Here are what the data look like for 2012 and 2013.

90808 and 90837 Comparisons
90808 in 2012 90837 in 2013
Number of Sessions Provided 197523 2149958
Number of Clinicians Providing* 1013 11485
Number of Beneficiaries Receiving 22659 293743
Average Charge Submitted $175.23 $162.11
Average Medicare Allowed $104.75 $102.01
Average Medicare Payment $60.46 $62.34

Source:  https://data.cms.gov/*Number of clinicians includes those providing services in multiple locations.

Results show that almost 11 times as many 53+ minute sessions were provided by more than 11 times as many clinicians to almost 13 times as many Medicare beneficiaries, at 7.5% lower charge on average, a 2.6% lower amount allowed by Medicare, though with a 3.1% increase in the average amount reimbursed, in 2013, relative to 75-80 minute sessions in 2012.

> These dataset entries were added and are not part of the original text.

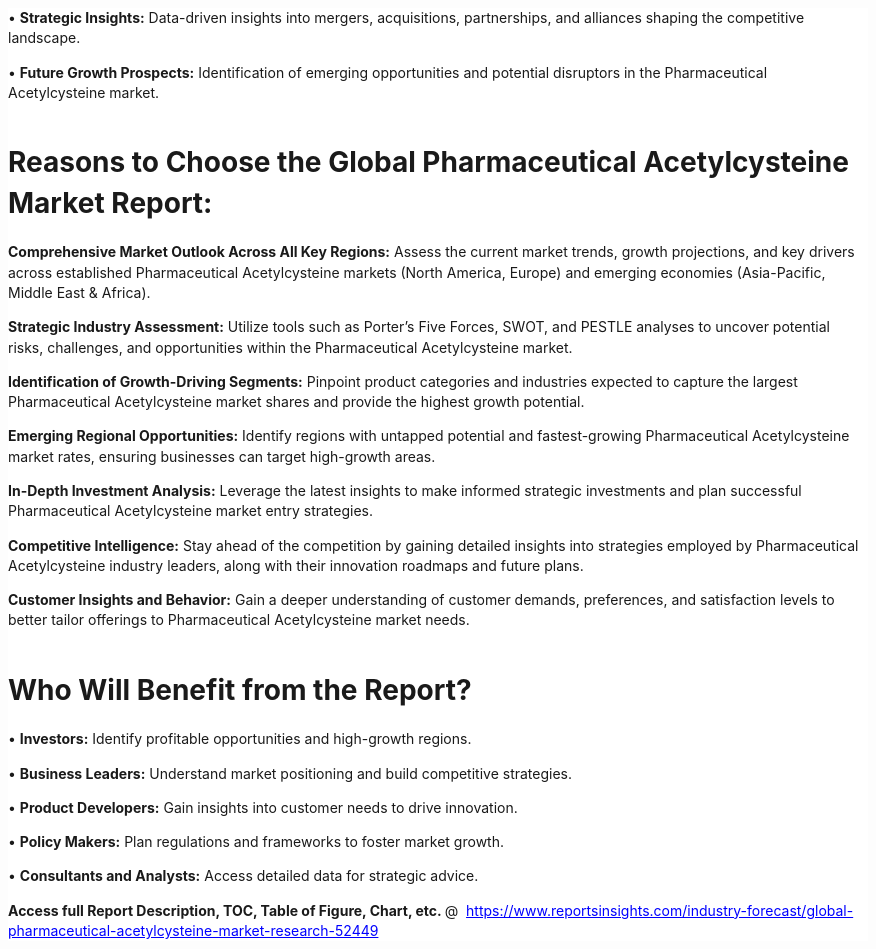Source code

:• <strong>Strategic Insights:</strong> Data-driven insights into mergers, acquisitions, partnerships, and alliances shaping the competitive landscape.

• <strong>Future Growth Prospects:</strong> Identification of emerging opportunities and potential disruptors in the Pharmaceutical Acetylcysteine market.

# <strong>Reasons to Choose the Global Pharmaceutical Acetylcysteine Market Report:</strong>

<strong>Comprehensive Market Outlook Across All Key Regions:</strong>
Assess the current market trends, growth projections, and key drivers across established Pharmaceutical Acetylcysteine markets (North America, Europe) and emerging economies (Asia-Pacific, Middle East & Africa).

<strong>Strategic Industry Assessment:</strong>
Utilize tools such as Porter’s Five Forces, SWOT, and PESTLE analyses to uncover potential risks, challenges, and opportunities within the Pharmaceutical Acetylcysteine market.

<strong>Identification of Growth-Driving Segments:</strong>
Pinpoint product categories and industries expected to capture the largest Pharmaceutical Acetylcysteine market shares and provide the highest growth potential.

<strong>Emerging Regional Opportunities:</strong>
Identify regions with untapped potential and fastest-growing Pharmaceutical Acetylcysteine market rates, ensuring businesses can target high-growth areas.

<strong>In-Depth Investment Analysis:</strong>
Leverage the latest insights to make informed strategic investments and plan successful Pharmaceutical Acetylcysteine market entry strategies.

<strong>Competitive Intelligence:</strong>
Stay ahead of the competition by gaining detailed insights into strategies employed by Pharmaceutical Acetylcysteine industry leaders, along with their innovation roadmaps and future plans.

<strong>Customer Insights and Behavior:</strong>
Gain a deeper understanding of customer demands, preferences, and satisfaction levels to better tailor offerings to Pharmaceutical Acetylcysteine market needs.

# <strong>Who Will Benefit from the Report?</strong>

• <strong>Investors:</strong> Identify profitable opportunities and high-growth regions.

• <strong>Business Leaders:</strong> Understand market positioning and build competitive strategies.

• <strong>Product Developers:</strong> Gain insights into customer needs to drive innovation.

• <strong>Policy Makers:</strong> Plan regulations and frameworks to foster market growth.

• <strong>Consultants and Analysts:</strong> Access detailed data for strategic advice.
</ul>
<strong>Access full Report Description, TOC, Table of Figure, Chart, etc. </strong>@  <a href=https://www.reportsinsights.com/industry-forecast/global-pharmaceutical-acetylcysteine-market-research-52449 style=color:#0000ff;>https://www.reportsinsights.com/industry-forecast/global-pharmaceutical-acetylcysteine-market-research-52449</a></font>
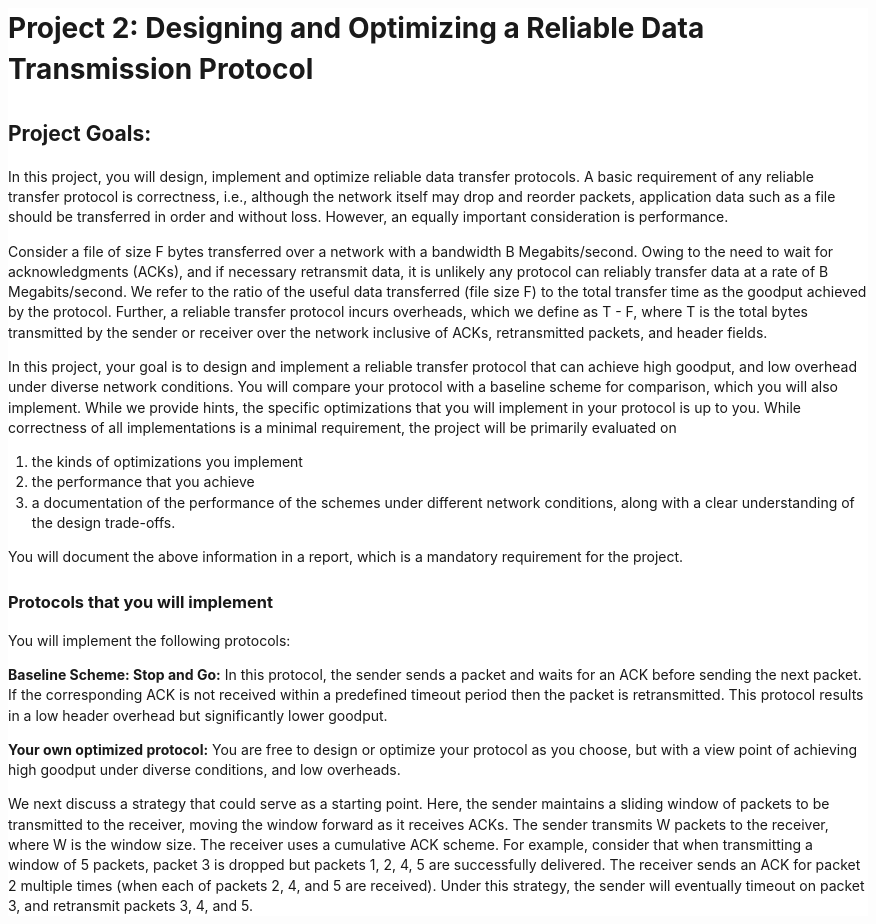 # Project 2: Designing and Optimizing a Reliable Data Transmission Protocol

## Project Goals:
In this project, you will design, implement and optimize reliable data transfer protocols.
A basic requirement of any reliable transfer protocol is correctness, i.e., although the
network itself may drop and reorder packets, application data such as a file should be
transferred in order and without loss. However, an equally important consideration is performance.


Consider a file of size F bytes transferred over a network with a bandwidth B Megabits/second.
Owing to the need to wait for acknowledgments (ACKs), and if necessary retransmit data,
it is unlikely any protocol can reliably transfer data at a rate of B Megabits/second.
We refer to the ratio of the useful data transferred (file size F) to the total transfer
time as the goodput achieved by the protocol. Further, a reliable transfer protocol incurs
overheads, which we define as T - F, where T is the total bytes transmitted by the sender or
receiver over the network inclusive of ACKs, retransmitted packets, and header fields.


In this project, your goal is to design and implement a reliable transfer protocol that can
achieve high goodput, and low overhead under diverse network conditions.
You will compare your protocol with a baseline scheme for comparison, which you will also
implement. While we provide hints, the specific optimizations that you will implement
in your protocol is up to you. While correctness of all implementations is a minimal
requirement, the project will be primarily evaluated on

1. the kinds of optimizations you implement
2. the performance that you achieve
3. a documentation of the performance of the schemes under different network conditions, along with a clear understanding of the design trade-offs.

You will document the above information in a report, which is a mandatory requirement for the project.

### Protocols that you will implement
You will implement the following protocols:


**Baseline Scheme: Stop and Go:** In this protocol, the sender sends a packet and waits for an ACK before sending the next packet. If the corresponding ACK is not received within a predefined timeout period then the packet is retransmitted. This protocol results in a low header overhead but significantly lower goodput.

**Your own optimized protocol:** You are free to design or optimize your protocol as you choose, but with a view point of achieving high goodput under diverse conditions, and low overheads.


We next discuss a strategy that could serve as a starting point. Here, the sender maintains a sliding window of packets to be transmitted to the receiver, moving the window forward as it receives ACKs. The sender transmits W packets to the receiver, where W is the window size. The receiver uses a cumulative ACK scheme. For example, consider that when transmitting a window of 5 packets, packet 3 is dropped but packets 1, 2, 4, 5 are successfully delivered. The receiver sends an ACK for packet 2 multiple times (when each of packets 2, 4, and 5 are received). Under this strategy, the sender will eventually timeout on packet 3, and retransmit packets 3, 4, and 5.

It’s hard to argue that the change in CPTs was bad for Medicare beneficiaries from 2012-2013. Many more beneficiaries received many more sessions of 53+ minutes in length by many more clinicians in 2013 than received 75-80 minute sessions in 2012. It’s possible the change in coding for therapy session length has actually greatly increased the number of longer sessions beneficiaries received the year after the coding change relative to the year before. It would be interesting to see if this occurred in the private insurance market setting as well, though of course insurers will hide that information as ‘proprietary and secret.’

It’s also difficult to argue that the change negatively affected clinicians’ bottom lines to a substantial degree, at least in the first year during which the new codes were available. Clinicians continued to be able to provide treatment visits of 53 minutes or greater duration, receiving a 3.1% increase on average in reimbursement per session, without the need to continue to provide a minimum of 75 minutes of therapy in order to obtain the higher rate.

Most importantly, payers will be hard pressed to argue that 53+ minute sessions are ‘atypical’ and ‘outlier’ events, and therefore ought not be used regularly and/or will not be reimbursed. With more than 11,000 clinicians providing more than 2.1 million such treatment sessions to nearly 294,000 Medicare beneficiaries, 53+ minute treatment sessions could hardly be characterized as an ‘outlier’ procedure. In fact, in the context of the very large Medicare population, it looks downright standard of care. Clinicians might do well to keep this in mind when for-profit insurance companies try to sell that fiction.